Required action →
Count the lines holding the string "upon" in the records, and give only the count.

Dataset content →
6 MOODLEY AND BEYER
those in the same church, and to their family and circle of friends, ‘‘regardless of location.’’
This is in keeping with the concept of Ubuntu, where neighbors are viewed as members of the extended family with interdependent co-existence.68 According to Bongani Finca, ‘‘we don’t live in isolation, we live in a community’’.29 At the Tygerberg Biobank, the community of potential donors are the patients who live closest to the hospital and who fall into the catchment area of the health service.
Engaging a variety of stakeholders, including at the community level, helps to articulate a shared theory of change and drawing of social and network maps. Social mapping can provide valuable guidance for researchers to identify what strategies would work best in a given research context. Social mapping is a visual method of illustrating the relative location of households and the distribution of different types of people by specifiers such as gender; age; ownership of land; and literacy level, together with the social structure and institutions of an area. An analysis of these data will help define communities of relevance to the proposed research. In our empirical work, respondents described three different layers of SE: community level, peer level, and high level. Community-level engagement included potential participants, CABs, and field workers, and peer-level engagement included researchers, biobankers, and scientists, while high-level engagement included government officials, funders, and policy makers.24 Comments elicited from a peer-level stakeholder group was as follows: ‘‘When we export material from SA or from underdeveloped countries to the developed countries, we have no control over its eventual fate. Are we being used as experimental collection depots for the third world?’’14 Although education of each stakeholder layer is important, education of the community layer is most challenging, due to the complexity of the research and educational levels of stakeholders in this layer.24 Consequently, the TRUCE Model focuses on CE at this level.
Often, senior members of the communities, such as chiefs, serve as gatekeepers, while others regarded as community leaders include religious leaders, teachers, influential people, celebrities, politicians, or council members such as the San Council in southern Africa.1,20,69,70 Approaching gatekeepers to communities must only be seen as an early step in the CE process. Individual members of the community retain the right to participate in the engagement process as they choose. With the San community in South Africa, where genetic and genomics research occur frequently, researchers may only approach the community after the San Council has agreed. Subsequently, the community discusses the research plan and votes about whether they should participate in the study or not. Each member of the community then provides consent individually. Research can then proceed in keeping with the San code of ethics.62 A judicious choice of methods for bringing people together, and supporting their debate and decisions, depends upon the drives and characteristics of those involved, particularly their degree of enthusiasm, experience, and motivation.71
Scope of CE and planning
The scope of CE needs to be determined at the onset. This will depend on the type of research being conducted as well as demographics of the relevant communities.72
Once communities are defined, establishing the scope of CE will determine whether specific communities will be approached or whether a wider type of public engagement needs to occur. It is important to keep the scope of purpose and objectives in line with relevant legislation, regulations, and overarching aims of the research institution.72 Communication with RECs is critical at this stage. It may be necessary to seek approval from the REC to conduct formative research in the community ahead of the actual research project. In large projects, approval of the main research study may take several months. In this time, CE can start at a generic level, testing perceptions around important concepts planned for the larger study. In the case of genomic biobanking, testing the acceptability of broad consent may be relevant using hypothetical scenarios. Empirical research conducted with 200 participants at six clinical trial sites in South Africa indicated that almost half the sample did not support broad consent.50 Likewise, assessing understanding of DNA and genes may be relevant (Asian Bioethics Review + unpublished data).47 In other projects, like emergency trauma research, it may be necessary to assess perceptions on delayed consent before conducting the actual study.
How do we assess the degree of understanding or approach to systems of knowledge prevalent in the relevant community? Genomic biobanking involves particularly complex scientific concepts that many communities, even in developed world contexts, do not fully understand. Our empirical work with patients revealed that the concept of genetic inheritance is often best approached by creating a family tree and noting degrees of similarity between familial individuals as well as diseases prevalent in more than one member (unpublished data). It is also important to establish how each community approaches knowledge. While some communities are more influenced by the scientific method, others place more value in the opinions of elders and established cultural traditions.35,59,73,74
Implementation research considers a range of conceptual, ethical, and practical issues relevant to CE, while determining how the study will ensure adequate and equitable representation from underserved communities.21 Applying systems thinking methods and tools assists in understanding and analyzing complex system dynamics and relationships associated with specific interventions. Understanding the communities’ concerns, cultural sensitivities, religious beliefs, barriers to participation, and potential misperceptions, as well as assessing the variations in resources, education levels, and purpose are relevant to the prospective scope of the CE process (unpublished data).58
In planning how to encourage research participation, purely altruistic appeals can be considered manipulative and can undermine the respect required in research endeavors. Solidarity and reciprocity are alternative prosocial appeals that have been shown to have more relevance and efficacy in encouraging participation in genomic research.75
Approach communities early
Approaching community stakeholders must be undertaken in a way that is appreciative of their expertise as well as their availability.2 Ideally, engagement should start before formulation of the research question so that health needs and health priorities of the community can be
...
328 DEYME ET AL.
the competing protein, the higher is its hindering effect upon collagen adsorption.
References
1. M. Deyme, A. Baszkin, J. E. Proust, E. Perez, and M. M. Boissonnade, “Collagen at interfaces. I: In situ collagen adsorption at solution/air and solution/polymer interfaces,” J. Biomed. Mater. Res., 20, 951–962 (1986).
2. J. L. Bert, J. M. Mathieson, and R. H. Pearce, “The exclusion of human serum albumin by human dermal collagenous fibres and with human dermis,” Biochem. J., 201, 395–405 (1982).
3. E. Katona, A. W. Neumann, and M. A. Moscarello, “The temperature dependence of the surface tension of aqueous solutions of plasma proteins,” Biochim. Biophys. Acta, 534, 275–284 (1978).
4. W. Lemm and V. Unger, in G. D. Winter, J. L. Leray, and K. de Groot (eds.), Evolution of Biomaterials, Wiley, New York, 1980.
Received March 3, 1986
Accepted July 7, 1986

Response to this task →
2